Restate verbatim the span of lines below between the line with "1 kW | | 22 |" and the line with "Table 5b: Australian", including those two lines, and only that span.

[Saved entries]

━━━

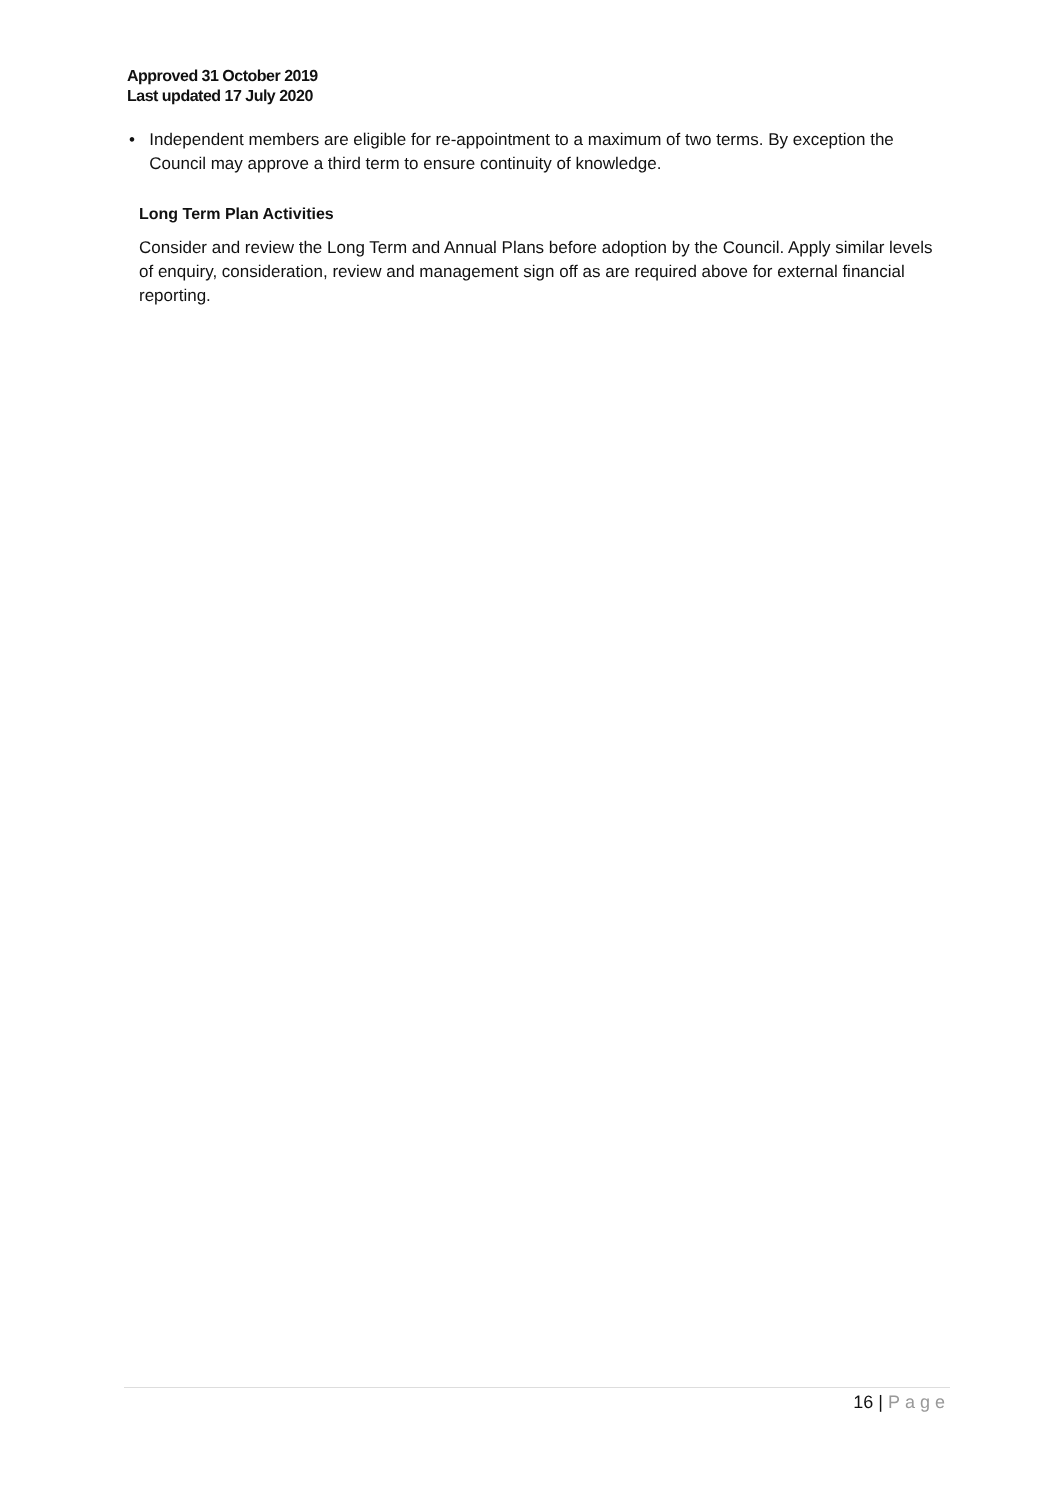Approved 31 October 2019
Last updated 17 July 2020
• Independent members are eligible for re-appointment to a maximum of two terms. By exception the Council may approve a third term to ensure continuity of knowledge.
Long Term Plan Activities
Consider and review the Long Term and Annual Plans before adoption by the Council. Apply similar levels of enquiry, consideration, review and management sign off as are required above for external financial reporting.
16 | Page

━━━

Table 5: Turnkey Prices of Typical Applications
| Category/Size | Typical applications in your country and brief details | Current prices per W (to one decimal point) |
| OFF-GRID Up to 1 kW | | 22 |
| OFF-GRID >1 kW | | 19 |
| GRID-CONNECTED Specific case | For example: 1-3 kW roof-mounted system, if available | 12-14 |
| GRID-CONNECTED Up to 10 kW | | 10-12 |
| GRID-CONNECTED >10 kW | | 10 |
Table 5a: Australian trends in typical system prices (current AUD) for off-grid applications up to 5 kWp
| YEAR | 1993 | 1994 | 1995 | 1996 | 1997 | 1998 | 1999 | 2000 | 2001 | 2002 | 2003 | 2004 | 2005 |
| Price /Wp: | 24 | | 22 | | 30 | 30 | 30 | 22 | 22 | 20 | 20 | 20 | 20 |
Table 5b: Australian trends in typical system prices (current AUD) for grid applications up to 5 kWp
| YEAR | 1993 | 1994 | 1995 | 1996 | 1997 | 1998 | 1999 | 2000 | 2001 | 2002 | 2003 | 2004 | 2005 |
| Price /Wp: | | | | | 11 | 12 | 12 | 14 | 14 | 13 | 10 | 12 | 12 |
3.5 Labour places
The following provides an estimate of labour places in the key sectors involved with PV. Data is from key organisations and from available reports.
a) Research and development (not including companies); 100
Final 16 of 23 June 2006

━━━

• [Answer to this task]
| OFF-GRID Up to 1 kW | | 22 |
| OFF-GRID >1 kW | | 19 |
| GRID-CONNECTED Specific case | For example: 1-3 kW roof-mounted system, if available | 12-14 |
| GRID-CONNECTED Up to 10 kW | | 10-12 |
| GRID-CONNECTED >10 kW | | 10 |
Table 5a: Australian trends in typical system prices (current AUD) for off-grid applications up to 5 kWp
| YEAR | 1993 | 1994 | 1995 | 1996 | 1997 | 1998 | 1999 | 2000 | 2001 | 2002 | 2003 | 2004 | 2005 |
| Price /Wp: | 24 | | 22 | | 30 | 30 | 30 | 22 | 22 | 20 | 20 | 20 | 20 |
Table 5b: Australian trends in typical system prices (current AUD) for grid applications up to 5 kWp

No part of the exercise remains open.